Ketika baru membuka kulkas untuk memasukkan pizza, Skylar bicara tanpa menoleh, "Apa yang dia lakukan padamu saat di tempat parkir bawah tanah tadi? Sampai-sampai kau sembunyi di belakangku."
Skylar tidak memberi kesempatan Alexa untuk menghindar dengan menambahkan kalimat 'sembunyi di belakangku'.
"Tidak ada … Saya hanya takut dengan pandangannya, makanya saya sembunyi…"
Skylar hanya menggumam singkat sebagai balasan, kemudian menutup kulkas. "Aku kembali ke atas dulu," katanya sambil berjalan keluar dari dapur.
Alexa pun menyusul dengan membawa tas berisi pakaian baru ke dalam kamarnya. Untuk pertama kali dalam hidupnya, lemari pakaian di kamar terlihat penuh.
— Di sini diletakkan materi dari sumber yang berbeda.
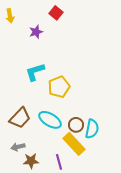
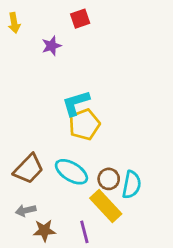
red square: (56, 13) -> (80, 19), turned 32
cyan L-shape: (35, 72) -> (76, 103), moved

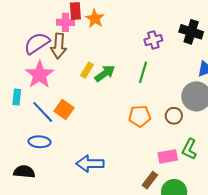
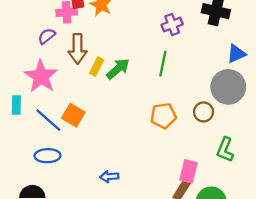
purple semicircle: (37, 43) -> (47, 36), moved, size x0.6
brown arrow: (59, 46) -> (78, 49), moved
pink rectangle: (168, 156) -> (189, 171), moved, turned -60
blue arrow: (90, 164) -> (109, 177), size x0.6

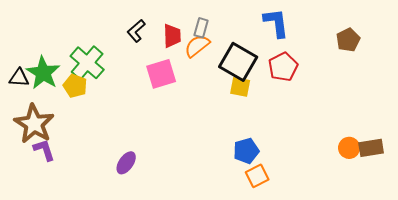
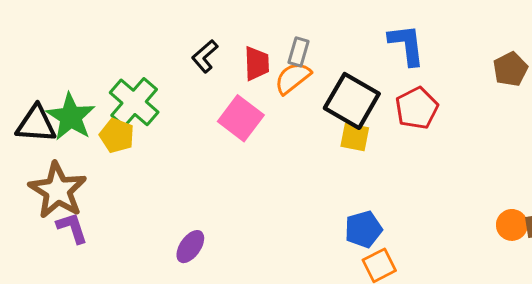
pink square: (161, 74) -> (241, 118), turned -36
black triangle: (19, 78) -> (36, 124), size x1.4

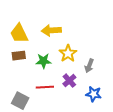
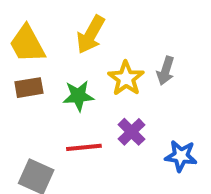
yellow arrow: (51, 30) -> (91, 35), turned -54
gray arrow: (89, 66) -> (166, 71), moved

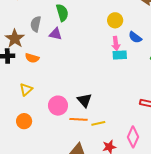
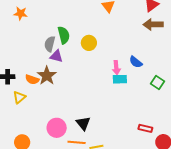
yellow circle: (115, 20) -> (89, 43), moved
gray semicircle: (36, 24) -> (50, 44), moved
brown star: (15, 39) -> (47, 76), moved
yellow triangle: (26, 89) -> (19, 97), moved

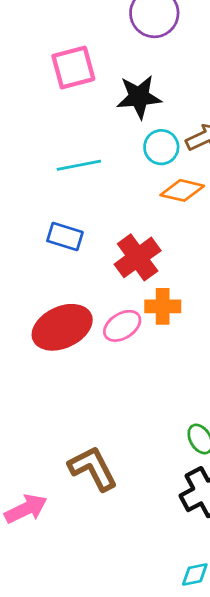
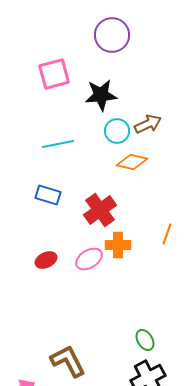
red ellipse: (62, 327) -> (46, 260), size x0.5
Banyak pakaian yang menumpuk dan menggantung. Sangat berbeda dengan pakaian yang Alexa miliki saat tinggal bersama bibinya dulu.
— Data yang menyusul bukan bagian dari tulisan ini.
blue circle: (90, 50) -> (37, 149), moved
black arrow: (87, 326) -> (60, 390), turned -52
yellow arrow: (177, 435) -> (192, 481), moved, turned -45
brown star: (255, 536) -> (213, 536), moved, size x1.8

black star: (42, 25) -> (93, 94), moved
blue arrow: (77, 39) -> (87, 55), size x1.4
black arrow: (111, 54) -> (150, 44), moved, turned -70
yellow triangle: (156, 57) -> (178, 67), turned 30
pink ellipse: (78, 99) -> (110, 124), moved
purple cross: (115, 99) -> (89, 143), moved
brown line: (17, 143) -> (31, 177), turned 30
Setelah memasukkan pakaian barunya ke dalam keranjang pakaian kotor untuk dicuci, Alexa mengambil kotak obat dan berniat mengganti perban di tangan serta pahanya.
…
Keesokan paginya, mereka sarapan pizza yang dibeli semalam seperti yang sudah direncanakan. Setelahnya, Alexa mengumpulkan pakaian-pakaian kotor, untuk setelahnya diserahkan pada petugas laundry di hotel. Entah apa yang akan dia lakukan setelah ini, berhubung Alexa masih belum diizinkan mengerjakan hal-hal yang memberatkan.
Sementara itu, setelah sarapan, Skylar kembali ke kamar untuk mandi dan naik ke lantai tiga. Ada cukup banyak dokumen yang harus dia urus hari ini, karena nanti malam dia harus meluangkan waktu untuk menyelesaikan kepentingan yang tertunda.
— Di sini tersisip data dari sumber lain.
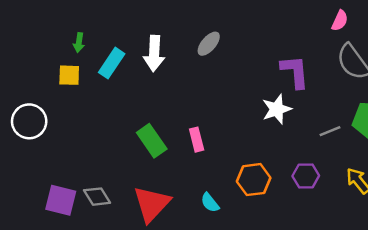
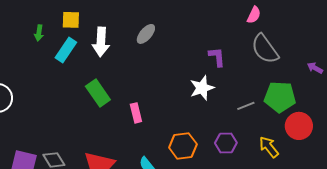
purple L-shape: (295, 72) -> (217, 57), size x0.7
yellow square: (69, 75) -> (71, 20), moved
green rectangle: (152, 141) -> (98, 93), moved

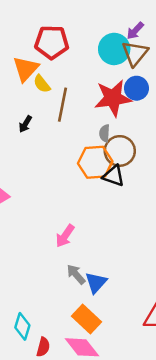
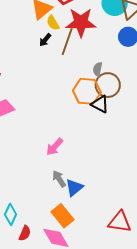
red star: (113, 98) -> (81, 22), moved
black arrow: (25, 124) -> (45, 40), moved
Dua jam duduk di kursinya, Skylar mengambil telepon dan menghubungi lantai 51. Beruntung gadis itu sedang membaca buku di bawah, sehingga Skylar tak perlu menutup dan menghubungi lantai 52.
"Kau sedang apa?"
"Saya sedang baca buku. Apakah Tuan ada keperluan?"
"Tidak. Bagaimana keadaan lukamu? Masih basah?"
Alexa mengerjap beberapa kali. Benar, setiap hari tuannya selalu bertanya mengenai lukanya. Sayangnya, pagi ini pemuda itu lupa bertanya. Jadi, apakah dia menelepon hanya untuk mengatakan ini?
"Sudah agak kering, tapi masih sedikit sakit," jawab Alexa jujur.
Tak peduli seberapa ingin dia kembali bekerja, Alexa tidak mau jika lukanya semakin parah dan menimbulkan bekas. Jangan-jangan, nanti tidak akan ada yang mau menikah dengannya jika melihat bekas luka bakar yang jelek pada kulitnya.
Ada gumam pelan sebelum penelepon di seberang membalas, "Kau pasti bosan. Kuizinkan kau jika ingin main game di lantai dua." Kemudian, telepon diputus tanpa Alexa sempat membalas.
Skylar cukup tahu jika Alexa pasti kebosanan karena tidak ada kegiatan yang bisa dilakukan. Lebih baik menyuruhnya bermain saja. Paling tidak, hal itu bisa membuat moodnya sedikit membaik untuk nanti malam.
Di sisi lain, setelah menutup telepon, Skylar kembali menekan tombol di sana, menghubungi dapur yang sedang tidak terlalu sibuk, karena jam sarapan sudah lama berlalu.
"Ah, Mr. Smith. Sampaikan pada kokimu kalau aku ingin mereka berkumpul di ruang rapat lantai 40 nanti malam setelah restoran tutup."